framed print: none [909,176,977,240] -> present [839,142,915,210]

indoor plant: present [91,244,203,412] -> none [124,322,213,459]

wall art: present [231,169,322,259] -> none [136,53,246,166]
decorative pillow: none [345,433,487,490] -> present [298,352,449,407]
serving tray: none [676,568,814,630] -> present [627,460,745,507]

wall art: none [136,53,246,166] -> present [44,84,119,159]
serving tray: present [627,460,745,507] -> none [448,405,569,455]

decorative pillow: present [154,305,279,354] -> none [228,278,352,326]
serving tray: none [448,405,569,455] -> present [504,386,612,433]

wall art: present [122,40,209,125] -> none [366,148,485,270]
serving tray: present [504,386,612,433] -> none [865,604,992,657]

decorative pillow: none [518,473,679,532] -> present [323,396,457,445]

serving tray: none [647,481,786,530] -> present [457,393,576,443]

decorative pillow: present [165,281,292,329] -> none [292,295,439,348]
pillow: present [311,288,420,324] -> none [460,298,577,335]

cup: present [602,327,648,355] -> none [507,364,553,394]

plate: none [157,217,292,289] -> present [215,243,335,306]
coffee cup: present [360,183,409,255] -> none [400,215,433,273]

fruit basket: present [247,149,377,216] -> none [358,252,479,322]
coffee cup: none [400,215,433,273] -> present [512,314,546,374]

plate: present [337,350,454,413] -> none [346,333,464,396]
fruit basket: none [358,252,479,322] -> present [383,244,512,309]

**Instruction**: Set down the data once more, word for word.

**Solution to the problem**:
framed print: none [909,176,977,240] -> present [839,142,915,210]

indoor plant: present [91,244,203,412] -> none [124,322,213,459]

wall art: present [231,169,322,259] -> none [136,53,246,166]
decorative pillow: none [345,433,487,490] -> present [298,352,449,407]
serving tray: none [676,568,814,630] -> present [627,460,745,507]

wall art: none [136,53,246,166] -> present [44,84,119,159]
serving tray: present [627,460,745,507] -> none [448,405,569,455]

decorative pillow: present [154,305,279,354] -> none [228,278,352,326]
serving tray: none [448,405,569,455] -> present [504,386,612,433]

wall art: present [122,40,209,125] -> none [366,148,485,270]
serving tray: present [504,386,612,433] -> none [865,604,992,657]

decorative pillow: none [518,473,679,532] -> present [323,396,457,445]

serving tray: none [647,481,786,530] -> present [457,393,576,443]

decorative pillow: present [165,281,292,329] -> none [292,295,439,348]
pillow: present [311,288,420,324] -> none [460,298,577,335]

cup: present [602,327,648,355] -> none [507,364,553,394]

plate: none [157,217,292,289] -> present [215,243,335,306]
coffee cup: present [360,183,409,255] -> none [400,215,433,273]

fruit basket: present [247,149,377,216] -> none [358,252,479,322]
coffee cup: none [400,215,433,273] -> present [512,314,546,374]

plate: present [337,350,454,413] -> none [346,333,464,396]
fruit basket: none [358,252,479,322] -> present [383,244,512,309]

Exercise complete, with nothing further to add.